Now, don't get me wrong. I am all for free speech, and a free flow of ideas. Again, this is where parents should be playing a role. It is no one's job but the parents to be guarenteeing that their children grow up with a sense of morality, and also with a sense of civic responsibility.

I'm not sure what the solution to all of this is. I can sit here and rant for hours about the state of parenting, but that doesn't provide any solutions. I do sincerely think that every high school student should be required to take a parenting class. I think high schoolers should be taught what the reality of the consequences of them having sex can look like, instead of just a cursory mention in a health class. I also think that once a woman finds out that she is pregnant, her options for family education courses should be much wider. I'm not even sure what kind of family education courses are offered, outside the religious sector. Not that I'm saying that it's wrong to take family education courses from a church, but what about people that aren't actively involved in a church? It's important for EVERYONE to learn how to be good parents.

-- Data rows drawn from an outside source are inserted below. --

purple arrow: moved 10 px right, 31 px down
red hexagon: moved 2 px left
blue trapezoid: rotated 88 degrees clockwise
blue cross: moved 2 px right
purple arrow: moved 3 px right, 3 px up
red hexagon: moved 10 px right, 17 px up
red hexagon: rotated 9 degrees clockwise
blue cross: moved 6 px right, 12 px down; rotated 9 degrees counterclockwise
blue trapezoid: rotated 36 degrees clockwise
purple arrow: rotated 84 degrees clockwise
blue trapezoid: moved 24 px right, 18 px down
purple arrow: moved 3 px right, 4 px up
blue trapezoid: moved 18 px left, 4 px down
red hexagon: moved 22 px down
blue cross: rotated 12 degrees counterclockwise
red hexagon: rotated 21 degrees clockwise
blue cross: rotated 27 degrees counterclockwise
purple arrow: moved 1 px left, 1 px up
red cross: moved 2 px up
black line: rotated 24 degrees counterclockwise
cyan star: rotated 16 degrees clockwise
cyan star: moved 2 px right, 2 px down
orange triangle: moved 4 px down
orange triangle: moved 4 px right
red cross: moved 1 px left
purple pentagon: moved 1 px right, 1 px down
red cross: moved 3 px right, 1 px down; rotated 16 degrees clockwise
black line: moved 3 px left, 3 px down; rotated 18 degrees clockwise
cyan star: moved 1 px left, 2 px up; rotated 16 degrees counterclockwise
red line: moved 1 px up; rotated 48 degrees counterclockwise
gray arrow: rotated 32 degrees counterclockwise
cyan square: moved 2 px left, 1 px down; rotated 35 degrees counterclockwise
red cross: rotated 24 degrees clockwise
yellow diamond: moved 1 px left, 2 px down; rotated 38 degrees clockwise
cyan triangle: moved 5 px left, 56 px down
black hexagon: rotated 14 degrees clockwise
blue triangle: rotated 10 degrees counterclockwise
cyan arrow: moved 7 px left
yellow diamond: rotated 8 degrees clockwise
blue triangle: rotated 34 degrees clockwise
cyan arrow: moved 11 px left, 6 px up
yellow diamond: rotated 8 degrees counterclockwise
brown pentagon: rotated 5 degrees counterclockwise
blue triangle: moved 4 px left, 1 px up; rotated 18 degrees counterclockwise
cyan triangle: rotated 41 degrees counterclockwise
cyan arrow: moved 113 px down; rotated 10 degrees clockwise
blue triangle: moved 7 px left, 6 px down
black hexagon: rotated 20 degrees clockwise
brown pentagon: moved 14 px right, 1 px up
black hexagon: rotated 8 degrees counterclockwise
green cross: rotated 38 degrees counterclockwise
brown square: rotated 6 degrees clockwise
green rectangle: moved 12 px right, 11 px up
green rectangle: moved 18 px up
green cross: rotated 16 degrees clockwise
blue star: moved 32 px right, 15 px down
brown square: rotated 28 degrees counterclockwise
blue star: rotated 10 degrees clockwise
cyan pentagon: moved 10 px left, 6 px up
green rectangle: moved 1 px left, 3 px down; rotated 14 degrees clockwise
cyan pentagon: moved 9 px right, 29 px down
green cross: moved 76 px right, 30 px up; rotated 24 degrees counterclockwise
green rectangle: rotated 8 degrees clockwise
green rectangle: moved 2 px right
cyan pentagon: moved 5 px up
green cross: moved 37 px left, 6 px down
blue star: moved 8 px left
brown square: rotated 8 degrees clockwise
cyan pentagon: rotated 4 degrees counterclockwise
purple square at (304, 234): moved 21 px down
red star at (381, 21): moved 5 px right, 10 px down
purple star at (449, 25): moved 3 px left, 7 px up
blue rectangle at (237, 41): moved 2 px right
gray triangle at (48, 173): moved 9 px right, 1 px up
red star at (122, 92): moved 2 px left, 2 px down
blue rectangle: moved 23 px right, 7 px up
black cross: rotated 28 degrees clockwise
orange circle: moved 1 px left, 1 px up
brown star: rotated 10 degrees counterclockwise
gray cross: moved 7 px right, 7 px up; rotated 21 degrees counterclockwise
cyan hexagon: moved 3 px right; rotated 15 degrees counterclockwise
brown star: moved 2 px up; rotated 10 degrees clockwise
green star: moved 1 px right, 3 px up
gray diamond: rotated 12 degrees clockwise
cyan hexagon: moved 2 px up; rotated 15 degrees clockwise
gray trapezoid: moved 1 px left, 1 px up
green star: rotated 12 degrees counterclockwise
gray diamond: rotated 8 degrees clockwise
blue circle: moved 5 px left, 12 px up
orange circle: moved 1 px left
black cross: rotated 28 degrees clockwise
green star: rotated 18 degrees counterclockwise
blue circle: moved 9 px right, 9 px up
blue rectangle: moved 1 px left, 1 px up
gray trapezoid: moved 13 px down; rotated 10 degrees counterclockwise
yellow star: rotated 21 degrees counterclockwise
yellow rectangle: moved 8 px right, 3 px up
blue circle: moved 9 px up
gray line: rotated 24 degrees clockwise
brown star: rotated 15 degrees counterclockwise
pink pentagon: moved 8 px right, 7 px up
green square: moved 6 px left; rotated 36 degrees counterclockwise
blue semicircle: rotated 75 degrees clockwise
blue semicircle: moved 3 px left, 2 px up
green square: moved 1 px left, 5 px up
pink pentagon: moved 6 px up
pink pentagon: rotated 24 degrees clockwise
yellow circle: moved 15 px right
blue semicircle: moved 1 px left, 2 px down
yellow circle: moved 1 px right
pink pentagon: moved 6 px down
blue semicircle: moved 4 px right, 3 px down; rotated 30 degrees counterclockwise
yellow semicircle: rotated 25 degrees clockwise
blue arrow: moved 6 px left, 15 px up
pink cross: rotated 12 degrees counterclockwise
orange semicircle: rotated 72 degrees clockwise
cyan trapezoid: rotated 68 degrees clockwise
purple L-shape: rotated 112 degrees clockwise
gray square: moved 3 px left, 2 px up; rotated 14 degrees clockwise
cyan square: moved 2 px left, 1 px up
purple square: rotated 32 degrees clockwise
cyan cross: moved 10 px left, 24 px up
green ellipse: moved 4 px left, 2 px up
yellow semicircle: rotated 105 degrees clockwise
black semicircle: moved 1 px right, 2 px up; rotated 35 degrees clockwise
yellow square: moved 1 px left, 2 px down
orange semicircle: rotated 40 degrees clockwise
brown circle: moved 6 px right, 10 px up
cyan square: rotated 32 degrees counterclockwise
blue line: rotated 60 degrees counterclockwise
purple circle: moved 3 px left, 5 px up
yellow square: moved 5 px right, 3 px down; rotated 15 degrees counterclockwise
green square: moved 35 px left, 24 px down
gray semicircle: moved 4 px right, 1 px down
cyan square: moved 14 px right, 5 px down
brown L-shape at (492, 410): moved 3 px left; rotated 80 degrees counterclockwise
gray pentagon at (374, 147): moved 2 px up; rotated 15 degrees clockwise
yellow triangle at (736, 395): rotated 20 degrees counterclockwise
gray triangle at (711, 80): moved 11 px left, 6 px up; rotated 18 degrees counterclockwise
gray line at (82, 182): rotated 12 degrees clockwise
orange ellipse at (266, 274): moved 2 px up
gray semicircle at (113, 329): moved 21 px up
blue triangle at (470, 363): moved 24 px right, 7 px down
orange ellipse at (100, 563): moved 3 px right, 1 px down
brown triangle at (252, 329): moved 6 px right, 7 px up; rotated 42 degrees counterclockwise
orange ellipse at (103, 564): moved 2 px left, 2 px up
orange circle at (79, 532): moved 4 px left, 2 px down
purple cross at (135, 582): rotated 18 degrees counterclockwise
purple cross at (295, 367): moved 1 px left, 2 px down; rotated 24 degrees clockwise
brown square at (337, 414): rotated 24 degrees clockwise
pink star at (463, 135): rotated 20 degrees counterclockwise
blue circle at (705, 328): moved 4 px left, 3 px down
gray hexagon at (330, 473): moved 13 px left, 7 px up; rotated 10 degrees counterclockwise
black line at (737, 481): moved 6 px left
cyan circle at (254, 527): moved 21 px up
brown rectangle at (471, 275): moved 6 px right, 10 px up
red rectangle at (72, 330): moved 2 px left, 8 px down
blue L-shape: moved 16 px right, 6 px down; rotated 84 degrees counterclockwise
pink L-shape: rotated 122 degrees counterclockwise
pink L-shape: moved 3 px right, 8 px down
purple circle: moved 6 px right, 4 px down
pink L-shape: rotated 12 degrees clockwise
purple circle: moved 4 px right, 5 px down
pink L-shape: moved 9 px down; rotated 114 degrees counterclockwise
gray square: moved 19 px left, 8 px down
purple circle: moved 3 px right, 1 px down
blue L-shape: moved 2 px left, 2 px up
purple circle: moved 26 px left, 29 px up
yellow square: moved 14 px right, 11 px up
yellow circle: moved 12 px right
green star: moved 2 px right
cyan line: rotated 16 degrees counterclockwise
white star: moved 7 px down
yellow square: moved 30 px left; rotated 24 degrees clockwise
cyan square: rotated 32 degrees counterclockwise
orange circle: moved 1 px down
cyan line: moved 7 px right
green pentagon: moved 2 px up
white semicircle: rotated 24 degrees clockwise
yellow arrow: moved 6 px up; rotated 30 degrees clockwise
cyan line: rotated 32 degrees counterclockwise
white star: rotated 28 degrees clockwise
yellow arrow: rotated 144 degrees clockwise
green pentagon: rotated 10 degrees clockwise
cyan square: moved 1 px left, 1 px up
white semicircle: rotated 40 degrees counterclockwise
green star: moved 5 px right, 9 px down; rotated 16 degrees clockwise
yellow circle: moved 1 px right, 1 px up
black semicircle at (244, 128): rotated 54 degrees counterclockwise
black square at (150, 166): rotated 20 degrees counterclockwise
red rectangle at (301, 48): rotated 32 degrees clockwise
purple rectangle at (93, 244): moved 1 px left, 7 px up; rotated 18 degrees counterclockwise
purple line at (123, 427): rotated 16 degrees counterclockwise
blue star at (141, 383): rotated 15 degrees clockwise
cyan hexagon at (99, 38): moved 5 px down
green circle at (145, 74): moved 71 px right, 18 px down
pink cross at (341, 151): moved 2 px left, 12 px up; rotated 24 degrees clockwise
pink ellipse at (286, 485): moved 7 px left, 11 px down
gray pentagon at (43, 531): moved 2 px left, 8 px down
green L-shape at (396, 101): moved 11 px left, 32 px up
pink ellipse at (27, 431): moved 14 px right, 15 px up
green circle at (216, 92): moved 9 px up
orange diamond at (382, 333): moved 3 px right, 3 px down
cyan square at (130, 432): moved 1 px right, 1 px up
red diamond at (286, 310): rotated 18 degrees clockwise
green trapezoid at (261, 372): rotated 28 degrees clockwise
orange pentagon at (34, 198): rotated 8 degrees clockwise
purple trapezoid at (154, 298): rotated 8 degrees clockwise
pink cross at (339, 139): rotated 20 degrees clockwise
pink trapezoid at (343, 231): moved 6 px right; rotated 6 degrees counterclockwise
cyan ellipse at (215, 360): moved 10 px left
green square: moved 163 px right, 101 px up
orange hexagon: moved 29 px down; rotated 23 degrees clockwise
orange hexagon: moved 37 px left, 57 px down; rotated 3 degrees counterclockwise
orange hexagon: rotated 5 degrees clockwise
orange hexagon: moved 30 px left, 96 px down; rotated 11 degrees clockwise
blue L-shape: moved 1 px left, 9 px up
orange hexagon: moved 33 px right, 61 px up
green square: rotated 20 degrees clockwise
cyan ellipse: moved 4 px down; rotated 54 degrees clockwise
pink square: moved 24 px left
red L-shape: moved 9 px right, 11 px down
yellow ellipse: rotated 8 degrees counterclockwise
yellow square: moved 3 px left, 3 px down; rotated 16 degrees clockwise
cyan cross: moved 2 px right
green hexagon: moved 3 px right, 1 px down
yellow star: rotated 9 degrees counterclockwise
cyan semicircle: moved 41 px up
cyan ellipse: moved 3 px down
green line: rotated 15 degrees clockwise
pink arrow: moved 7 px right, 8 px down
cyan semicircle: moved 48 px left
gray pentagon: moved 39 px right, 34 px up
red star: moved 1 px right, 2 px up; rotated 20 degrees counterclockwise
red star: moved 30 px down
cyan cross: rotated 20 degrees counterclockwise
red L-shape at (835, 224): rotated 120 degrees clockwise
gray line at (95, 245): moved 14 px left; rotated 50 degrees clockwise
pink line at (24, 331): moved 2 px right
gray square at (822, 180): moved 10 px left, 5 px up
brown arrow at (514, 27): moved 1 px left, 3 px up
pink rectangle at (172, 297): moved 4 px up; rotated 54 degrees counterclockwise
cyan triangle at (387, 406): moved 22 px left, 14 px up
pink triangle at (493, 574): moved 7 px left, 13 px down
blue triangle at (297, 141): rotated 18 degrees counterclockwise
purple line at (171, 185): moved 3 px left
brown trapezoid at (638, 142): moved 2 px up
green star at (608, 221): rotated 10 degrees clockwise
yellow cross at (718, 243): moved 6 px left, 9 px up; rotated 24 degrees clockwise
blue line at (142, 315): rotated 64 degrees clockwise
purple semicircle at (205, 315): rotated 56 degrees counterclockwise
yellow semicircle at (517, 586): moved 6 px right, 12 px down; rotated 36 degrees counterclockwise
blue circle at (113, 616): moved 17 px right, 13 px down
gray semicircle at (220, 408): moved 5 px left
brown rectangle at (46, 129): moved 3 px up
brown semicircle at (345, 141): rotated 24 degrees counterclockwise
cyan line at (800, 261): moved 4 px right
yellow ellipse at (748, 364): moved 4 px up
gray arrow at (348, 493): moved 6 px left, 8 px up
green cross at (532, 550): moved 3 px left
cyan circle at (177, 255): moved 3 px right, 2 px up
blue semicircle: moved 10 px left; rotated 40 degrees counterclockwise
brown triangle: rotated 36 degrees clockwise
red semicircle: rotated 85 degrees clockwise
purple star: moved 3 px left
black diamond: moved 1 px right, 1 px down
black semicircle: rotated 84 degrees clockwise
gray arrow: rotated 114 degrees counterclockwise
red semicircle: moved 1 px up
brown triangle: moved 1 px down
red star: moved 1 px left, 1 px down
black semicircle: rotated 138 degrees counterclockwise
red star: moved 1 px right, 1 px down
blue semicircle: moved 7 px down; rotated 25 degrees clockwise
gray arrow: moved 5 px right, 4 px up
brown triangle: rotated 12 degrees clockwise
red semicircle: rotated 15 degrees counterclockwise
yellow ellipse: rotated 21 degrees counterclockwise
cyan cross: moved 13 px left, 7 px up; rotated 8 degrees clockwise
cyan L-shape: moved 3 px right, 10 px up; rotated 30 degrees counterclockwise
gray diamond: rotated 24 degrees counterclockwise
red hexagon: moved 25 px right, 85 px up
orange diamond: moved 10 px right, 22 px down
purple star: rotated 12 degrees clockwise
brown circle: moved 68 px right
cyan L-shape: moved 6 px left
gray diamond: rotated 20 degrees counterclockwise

Other than that, I'm not sure what else can be done without becoming a little Orwellian. As much as I would love for parents to have to pass a test before being able to get pregnant, that's way too "A Brave New World" ish for my taste. I think the best we can do is open up a multitude of options for pregnant women.

1 Comments:

Blogger Sarah said...

Yeah, I guess I didn't mean that those movies caused the shootings. I was going off on a different tangent there. And my bad on the ratings. :) I should do some research before I start to rant.

And I agree. It upsets me beyond all belief that these sickos have chosen schools as their target. But, for the majority of the shootings that we hear about in schools, the shooters are students, which is something that I think the schools need to work more towards preventing. Not with metal detectors and officers, but with outreach programs.